Si le désert impose ses dimensions au cadre, qui se resserre souvent sur les groupes ou les visages, le film ne prend pas pour autant un parti pris esthétisant. Le désert et le soleil y apparaissent dans leur couleur de plomb. Refusant aussi la forme de l’entretien propre au film ethnologique, capturant des moments, des gestes, des palabres et des confidences, Vents de sables réussit à saisir ces femmes dans leur environnement, dans leurs rapports aux groupes qu’elles forment, aux hommes et, plus généralement, à leur condition de femmes. Avec beaucoup de finesse et d’écoute, se voulant neutre et invisible, la caméra enregistre ces moments-clés où des intimités, en se dévoilant, désignent, par opposition ou, au contraire, par adéquation, les pans entiers d’une société qui les construit. Et le film, par touches successives, révèle un monde, sur le point de disparaître (du pétrole, des grandes compagnies internationales, la modernité… tout cela n’est pas loin.)
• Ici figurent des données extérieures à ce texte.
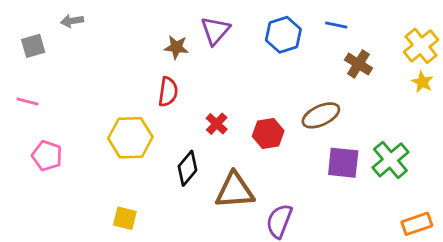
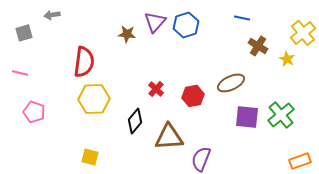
blue hexagon: (283, 35) -> (186, 25), moved
yellow star: (422, 82) -> (287, 59), moved
red semicircle: (168, 92) -> (84, 62), moved, size x1.4

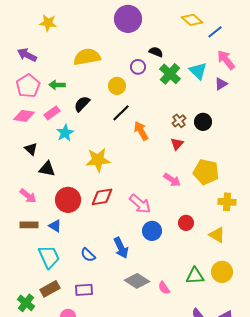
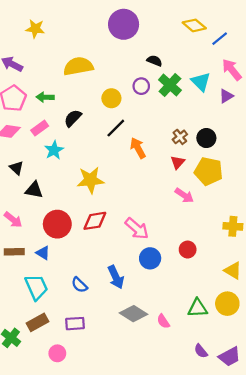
purple circle: (138, 67) -> (141, 86), moved
yellow pentagon: (206, 172) -> (209, 171), moved
pink arrow: (172, 180) -> (184, 195), moved
yellow triangle: (217, 235) -> (233, 271), moved

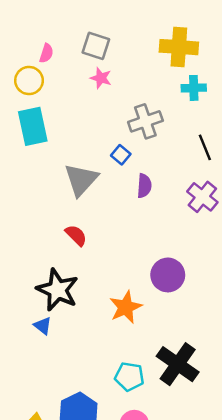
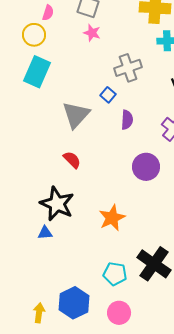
cyan rectangle: (33, 126) -> (37, 72), turned 36
purple circle: (168, 275) -> (146, 167), moved
blue triangle: (43, 326) -> (45, 233), turned -42

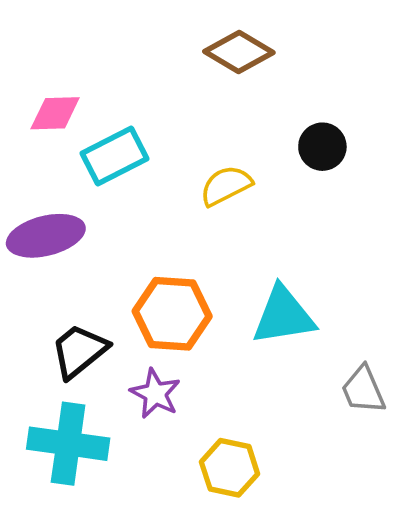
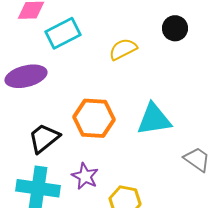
gray trapezoid: (363, 390) -> (197, 159), turned 148
purple star: (155, 394) -> (85, 176), moved

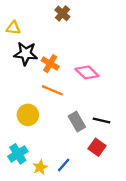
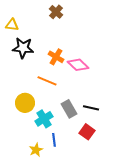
orange cross: (50, 64) -> (56, 57), moved
cyan cross: (18, 154) -> (44, 119), moved
blue line: (64, 165) -> (54, 140), moved, turned -48

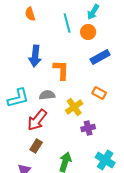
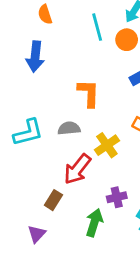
blue arrow: (35, 56) -> (35, 57), moved
red arrow: (37, 120) -> (77, 169), moved
purple cross: (88, 128) -> (117, 197), moved

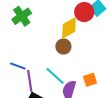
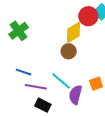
green cross: (22, 16) -> (19, 31), moved
purple line: (30, 81) -> (36, 87), turned -70

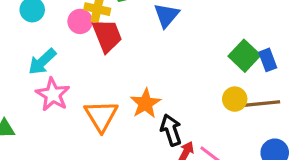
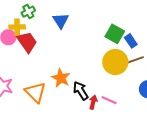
blue rectangle: (268, 60) -> (131, 41), moved
yellow circle: (235, 99) -> (115, 62), size x1.6

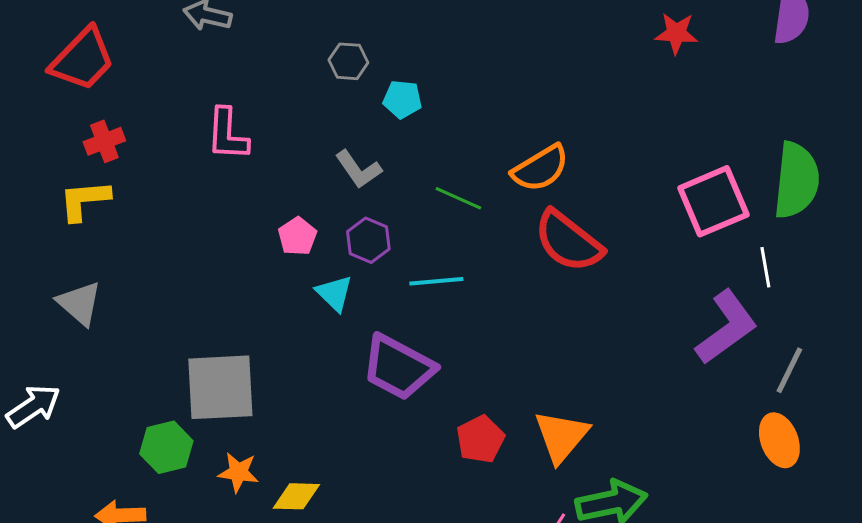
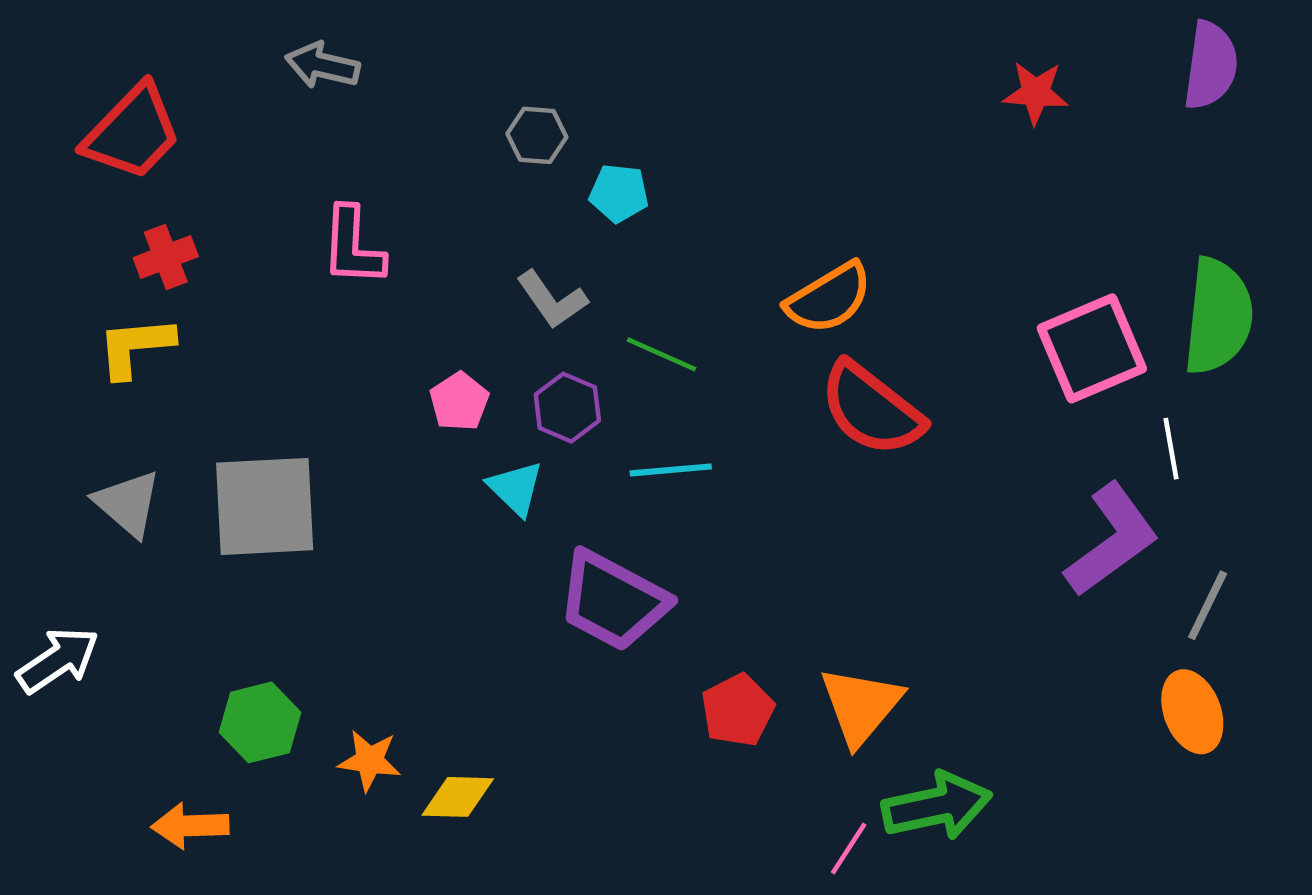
green line: (458, 198) -> (662, 354), moved
gray square: (220, 387) -> (265, 506), moved

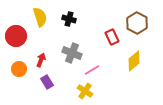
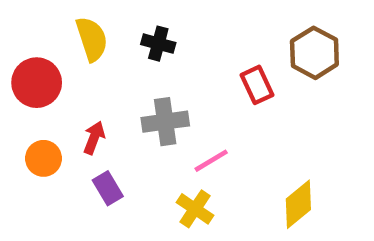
gray cross: (72, 53) -> (165, 122), turned -30
yellow diamond: (134, 61) -> (298, 204), moved

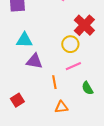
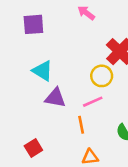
cyan triangle: (24, 40) -> (42, 71), turned 30
pink line: (73, 66) -> (93, 102), moved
La progression de la caravane est scandée par les explications de Domagali, l’aînée, qui en a pris la tête, et qui, telle une conteuse, raconte la portée et les étapes du voyage. Des intertitres décomptent les jours. Une musique aérienne et étrange fait aussi basculer, par instants, les images dans une sorte d’atemporalité. Vents de sable prend ainsi doucement l’ampleur du mythe, mais sans jamais caricaturer la vie de ces femmes, rieuses et fortes dans un quotidien bien réel et aride.

Mais, à force de ne rien vouloir expliquer et de tout feuilleter, Vents de sable, intelligent et fin pourtant, frôle une certaine légèreté derrière laquelle la simplification abusive pointe le bout de son nez - et une sorte d’humanisme de bas étage un peu mièvre sur toutes les femmes du monde sœurs devant l’adversité… À force de croire en la fiction du documentaire (un observateur neutre et invisible), le film en vient aussi à manquer paradoxalement d’altérité. C’est que rien ne nous est donné à sentir et à voir de la confrontation entre la réalisatrice (et son équipe, sa technique, sa machinerie…) et ces femmes (qui rêvent d’électricité). Sauf cette séquence où elles font une pause dans la récolte devant la télévision, et se mettent à commenter le physique des femmes blanches à l’écran. Celles qu’on regarde nous regardent aussi. C’est une très belle séquence.

Sortie le 19 mai. Distribué par Cinéart.